|
Post by heirloomchef on Jul 21, 2013 16:26:36 GMT -8
I know this was pretty much a grab bag of options, but I am curious if some of these seeds might have been F1's? I saved seeds from several of my SFBZ plants and some of them are wildly segregating this year. Like this one that just had some antho speckles on a small yellow cherry. It had good flavor but wasn't that visually interesting so this year I only put out 4 plants from it to bring it forward a generation. But I'm seeing larger fruits, different shapes, some stripes and different levels of anthocyanin expression in the fruit like this is a F2 generation, making me wish I had planted more of them. Attachments:
|
|
|
Post by Tom Wagner on Jul 21, 2013 21:30:49 GMT -8
The SWBZ or Seattle's Woolly Blue Zebra was an introductory element for me and a treat for others. Who sells F-2 as if it could be worth anything? The name is a fleeting name...maybe no tomato will ever be called that again. I expect folks to find new segregations and (hint) share them back with me. F-3 progenies can be wild even from a single F-2 plant when there are so many recessives involved.

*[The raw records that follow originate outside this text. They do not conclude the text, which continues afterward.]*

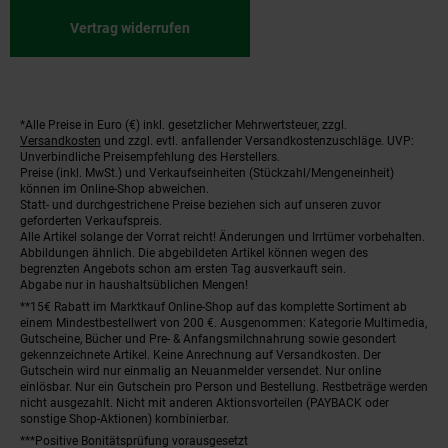
Vertrag widerrufen
*Alle Preise in Euro (€) inkl. gesetzlicher Mehrwertsteuer, zzgl.
Fußnoten
Versandkosten
und zzgl. evtl. anfallender Versandkostenzuschläge. UVP:
Unverbindliche Preisempfehlung des Herstellers.
Preise (inkl. MwSt.) und Verkaufseinheiten (Stückzahl/Mengeneinheit)
können im Online-Shop abweichen.
Statt- und durchgestrichene Preise beziehen sich auf unseren zuvor
geforderten Verkaufspreis.
Alle Artikel solange der Vorrat reicht! Änderungen und Irrtümer vorbehalten.
Abbildungen ähnlich. Die abgebildeten Artikel können wegen des
begrenzten Angebots schon am ersten Tag ausverkauft sein.
Abgabe nur in haushaltsüblichen Mengen!
**15€ Rabatt im Marktkauf Online-Shop auf das komplette Sortiment ab
einem Mindestbestellwert von 200 €. Ausgenommen: Kategorie Multimedia,
Gutscheine, Bücher und Pre- & Anfangsmilchnahrung sowie gesondert
gekennzeichnete Artikel. Keine Anrechnung auf Versandkosten. Der
Gutschein wird nur einmalig an Neuanmelder versendet. Nur online
einlösbar. Nur ein Gutschein pro Person und Bestellung. Restbeträge werden
nicht ausgezahlt. Nicht mit anderen Aktionsvorteilen (PAYBACK oder
sonstige Shop-Aktionen) kombinierbar.
***Positive Bonitätsprüfung vorausgesetzt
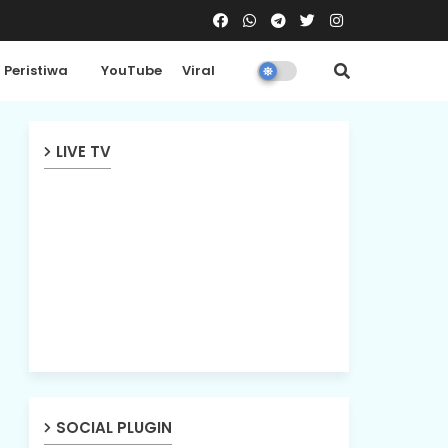
Peristiwa
YouTube
Viral
LIVE TV
SOCIAL PLUGIN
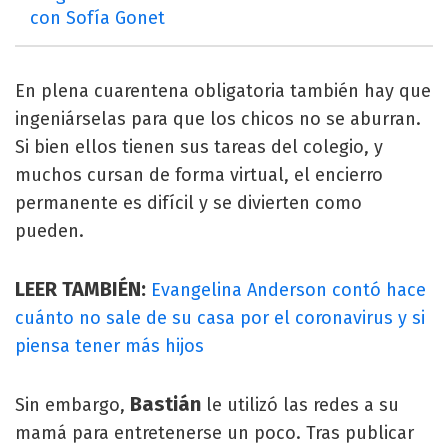
con Sofía Gonet
En plena cuarentena obligatoria también hay que
ingeniárselas para que los chicos no se aburran.
Si bien ellos tienen sus tareas del colegio, y
muchos cursan de forma virtual, el encierro
permanente es difícil y se divierten como
pueden.
LEER TAMBIÉN:
Evangelina Anderson contó hace
cuánto no sale de su casa por el coronavirus y si
piensa tener más hijos
Bastián
Sin embargo,
le utilizó las redes a su
mamá para entretenerse un poco. Tras publicar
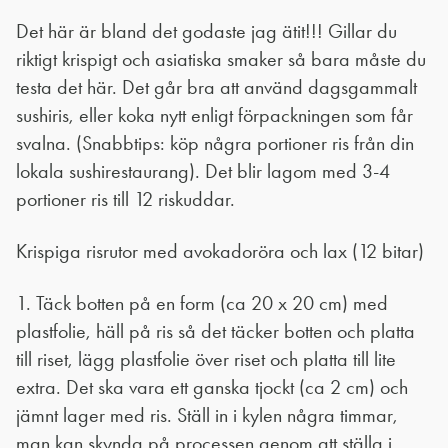
Det här är bland det godaste jag ätit!!! Gillar du
riktigt krispigt och asiatiska smaker så bara måste du
testa det här. Det går bra att använd dagsgammalt
sushiris, eller koka nytt enligt förpackningen som får
svalna. (Snabbtips: köp några portioner ris från din
lokala sushirestaurang). Det blir lagom med 3-4
portioner ris till 12 riskuddar.
Krispiga risrutor med avokadoröra och lax (12 bitar)
1. Täck botten på en form (ca 20 x 20 cm) med
plastfolie, häll på ris så det täcker botten och platta
till riset, lägg plastfolie över riset och platta till lite
extra. Det ska vara ett ganska tjockt (ca 2 cm) och
jämnt lager med ris. Ställ in i kylen några timmar,
man kan skynda på processen genom att ställa i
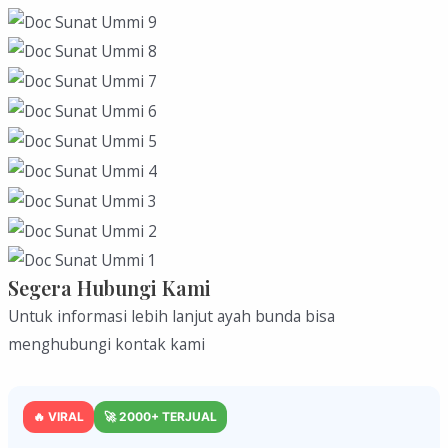
Segera Hubungi Kami
Untuk informasi lebih lanjut ayah bunda bisa
menghubungi kontak kami
🔥 VIRAL
🚀 2000+ TERJUAL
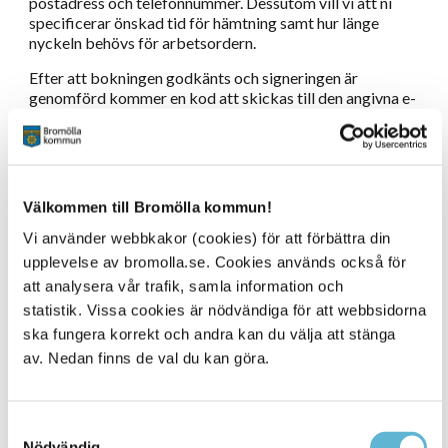
postadress och telefonnummer. Dessutom vill vi att ni
specificerar önskad tid för hämtning samt hur länge
nyckeln behövs för arbetsordern.
Efter att bokningen godkänts och signeringen är
genomförd kommer en kod att skickas till den angivna e-
postadressen eller telefonnumret. Denna kod ger tillgång
till både nyckelskåpet och entrédörren på Nyängsgatan
10 E under kontraktstiden.
Nyckelhämtning och återlämning sker vid Boservice på
Välkommen till Bromölla kommun!
framsidan mot väg E22 på Nyängsgatan 10 E. Det är inte
tillåtet att använda bakgården, där våra arbetsbilar är
Vi använder webbkakor (cookies) för att förbättra din
placerade, för dessa ärenden. Vi vill även påminna om att
upplevelse av bromolla.se. Cookies används också för
ni i första hand ska kontakta hyresgästen för att komma
att analysera vår trafik, samla information och
överens om tillträde innan ni hämtar ut en nyckel. Endast i
statistik. Vissa cookies är nödvändiga för att webbsidorna
akuta situationer kan beställaren av ärendet kontaktas.
ska fungera korrekt och andra kan du välja att stänga
Det finns en lapp uppsatt på entrédörren, följ stegen!
av. Nedan finns de val du kan göra.
Samtyckesval
Nödvändig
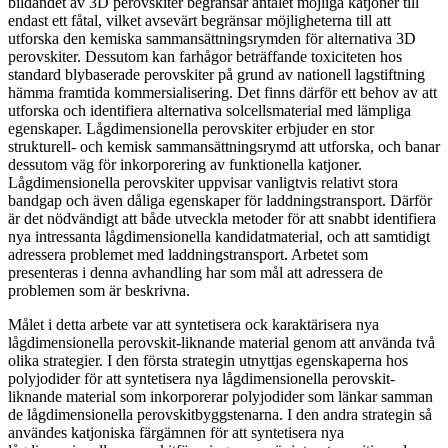
bildandet av 3D perovskiter begränsar antalet möjliga katjoner till
endast ett fåtal, vilket avsevärt begränsar möjligheterna till att
utforska den kemiska sammansättningsrymden för alternativa 3D
perovskiter. Dessutom kan farhågor beträffande toxiciteten hos
standard blybaserade perovskiter på grund av nationell lagstiftning
hämma framtida kommersialisering. Det finns därför ett behov av att
utforska och identifiera alternativa solcellsmaterial med lämpliga
egenskaper. Lågdimensionella perovskiter erbjuder en stor
strukturell- och kemisk sammansättningsrymd att utforska, och banar
dessutom väg för inkorporering av funktionella katjoner.
Lågdimensionella perovskiter uppvisar vanligtvis relativt stora
bandgap och även dåliga egenskaper för laddningstransport. Därför
är det nödvändigt att både utveckla metoder för att snabbt identifiera
nya intressanta lågdimensionella kandidatmaterial, och att samtidigt
adressera problemet med laddningstransport. Arbetet som
presenteras i denna avhandling har som mål att adressera de
problemen som är beskrivna.
Målet i detta arbete var att syntetisera ock karaktärisera nya
lågdimensionella perovskit-liknande material genom att använda två
olika strategier. I den första strategin utnyttjas egenskaperna hos
polyjodider för att syntetisera nya lågdimensionella perovskit-
liknande material som inkorporerar polyjodider som länkar samman
de lågdimensionella perovskitbyggstenarna. I den andra strategin så
användes katjoniska färgämnen för att syntetisera nya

The blue specks indicate that the tomato is carrying only one of the Aft genes. Next year...you will get mostly that again, but a few very blue and a few no blue at all. However, due the the nature of chromosome arms splitting and re-splicing...with deletions and additions...it is a wonderful crap shoot.
The yellow may hang in there for years only to pop up green...

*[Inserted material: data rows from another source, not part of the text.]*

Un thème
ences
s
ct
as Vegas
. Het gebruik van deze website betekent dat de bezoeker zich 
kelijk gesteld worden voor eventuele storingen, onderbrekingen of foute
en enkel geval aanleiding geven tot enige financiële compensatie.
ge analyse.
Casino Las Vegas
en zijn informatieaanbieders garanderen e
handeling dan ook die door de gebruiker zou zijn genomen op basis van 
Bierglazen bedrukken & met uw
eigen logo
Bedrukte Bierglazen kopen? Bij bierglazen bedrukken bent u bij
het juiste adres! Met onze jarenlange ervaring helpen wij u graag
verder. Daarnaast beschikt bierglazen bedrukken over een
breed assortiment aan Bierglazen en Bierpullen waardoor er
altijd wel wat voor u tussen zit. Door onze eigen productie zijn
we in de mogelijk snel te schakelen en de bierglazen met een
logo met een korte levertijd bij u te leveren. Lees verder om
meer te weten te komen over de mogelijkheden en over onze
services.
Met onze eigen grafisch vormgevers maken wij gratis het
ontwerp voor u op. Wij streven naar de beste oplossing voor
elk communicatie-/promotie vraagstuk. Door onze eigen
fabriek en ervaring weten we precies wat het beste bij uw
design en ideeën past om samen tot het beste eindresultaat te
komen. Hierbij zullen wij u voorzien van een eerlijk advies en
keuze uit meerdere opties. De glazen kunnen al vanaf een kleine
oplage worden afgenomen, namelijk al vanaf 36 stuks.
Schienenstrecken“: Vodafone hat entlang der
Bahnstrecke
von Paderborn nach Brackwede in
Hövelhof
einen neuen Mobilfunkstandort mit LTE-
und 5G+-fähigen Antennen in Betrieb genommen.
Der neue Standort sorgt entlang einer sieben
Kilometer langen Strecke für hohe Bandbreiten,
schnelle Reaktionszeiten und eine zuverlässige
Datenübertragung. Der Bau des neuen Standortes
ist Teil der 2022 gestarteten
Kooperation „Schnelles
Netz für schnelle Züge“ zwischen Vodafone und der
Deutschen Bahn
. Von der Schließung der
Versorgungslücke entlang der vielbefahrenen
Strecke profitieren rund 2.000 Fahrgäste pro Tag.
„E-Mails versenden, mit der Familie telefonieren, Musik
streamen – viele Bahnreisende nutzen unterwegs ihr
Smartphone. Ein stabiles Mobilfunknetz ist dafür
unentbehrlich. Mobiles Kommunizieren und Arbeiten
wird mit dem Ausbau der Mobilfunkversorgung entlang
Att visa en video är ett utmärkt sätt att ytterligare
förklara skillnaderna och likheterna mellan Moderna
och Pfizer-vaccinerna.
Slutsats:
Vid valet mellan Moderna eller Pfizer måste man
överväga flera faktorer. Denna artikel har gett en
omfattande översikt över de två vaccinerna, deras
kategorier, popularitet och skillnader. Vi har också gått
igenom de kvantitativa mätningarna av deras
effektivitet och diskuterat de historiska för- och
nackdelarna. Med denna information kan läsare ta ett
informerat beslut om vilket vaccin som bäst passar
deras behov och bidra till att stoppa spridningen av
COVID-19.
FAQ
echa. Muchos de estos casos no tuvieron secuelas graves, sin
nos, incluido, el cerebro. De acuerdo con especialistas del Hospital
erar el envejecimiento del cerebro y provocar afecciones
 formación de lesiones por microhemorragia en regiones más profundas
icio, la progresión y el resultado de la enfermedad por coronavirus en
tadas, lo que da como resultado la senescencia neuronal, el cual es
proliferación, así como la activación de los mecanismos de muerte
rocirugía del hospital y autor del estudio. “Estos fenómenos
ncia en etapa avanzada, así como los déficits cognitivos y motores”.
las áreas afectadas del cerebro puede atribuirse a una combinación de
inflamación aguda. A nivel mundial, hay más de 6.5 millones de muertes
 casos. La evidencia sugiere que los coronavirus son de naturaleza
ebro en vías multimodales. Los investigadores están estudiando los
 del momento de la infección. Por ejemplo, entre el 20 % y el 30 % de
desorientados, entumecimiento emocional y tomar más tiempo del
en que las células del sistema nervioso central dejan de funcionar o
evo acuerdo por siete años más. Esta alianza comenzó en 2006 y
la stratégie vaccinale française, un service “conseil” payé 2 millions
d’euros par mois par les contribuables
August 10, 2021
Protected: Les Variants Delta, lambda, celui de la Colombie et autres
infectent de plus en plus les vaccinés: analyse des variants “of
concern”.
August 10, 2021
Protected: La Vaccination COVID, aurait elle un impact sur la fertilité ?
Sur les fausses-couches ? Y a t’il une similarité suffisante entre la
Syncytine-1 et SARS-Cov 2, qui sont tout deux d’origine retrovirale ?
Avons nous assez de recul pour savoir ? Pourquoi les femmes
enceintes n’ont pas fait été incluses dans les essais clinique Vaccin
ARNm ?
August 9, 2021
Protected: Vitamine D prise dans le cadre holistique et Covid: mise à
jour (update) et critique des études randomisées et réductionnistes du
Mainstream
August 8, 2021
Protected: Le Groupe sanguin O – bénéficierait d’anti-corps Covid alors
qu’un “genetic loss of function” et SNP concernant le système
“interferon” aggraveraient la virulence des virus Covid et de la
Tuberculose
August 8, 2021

Saving and mixing the F-2 plants and the seed and then mixing all the F-3 seed from all the plants and so forth would be a perpetual fountain of color.
Thanks for sharing.
Tom
|
|
|
Post by heirloomchef on Jul 22, 2013 20:11:14 GMT -8
This was actually one of the ones from the Searching For the Blue Zebra packages you sent out as bonus seeds with orders a year or two ago. I've got quite a few of the woolly lines growing this year as well, and they are looking interesting as well. Here are a couple of examples of what is coming out of the seeds from those speckled cherries. I was quite pleasantly surprised... I'm hoping they do ripen to yellow flesh, I have so many green lines.
|
|
|
Post by thefuture on Apr 27, 2016 15:10:36 GMT -8
I got my first SFBZ segregations this spring. Some yellow and blue, others similar to chocolate blues being green and blue. The blue (purple) cap dominates. Some were mostly purple, a few with no quite stripes but lines around the tomatoe. I have perhaps 4 different lines to work with now. Taste was refreshing, not strong.
|
|
|
Post by terryinmichigan on May 8, 2016 19:47:33 GMT -8
I know this was pretty much a grab bag of options, but I am curious if some of these seeds might have been F1's? I saved seeds from several of my SFBZ plants and some of them are wildly segregating this year. Like this one that just had some antho speckles on a small yellow cherry. It had good flavor but wasn't that visually interesting so this year I only put out 4 plants from it to bring it forward a generation. But I'm seeing larger fruits, different shapes, some stripes and different levels of anthocyanin expression in the fruit like this is a F2 generation, making me wish I had planted more of them. I have two Searching For The Blue Zebra F-2 plants in my greenhouse right now. It was the last two seeds from the original batch of F-2 seed that Tom and Rob sent out years ago. This is one variety that I wish I could get a hold of a lot of F-2 seed so I could grow a couple hundred [maybe in 2017]. I will post some pictures and/or video within the next couple of months. I love not knowing what you are going to get but have endless possibilities.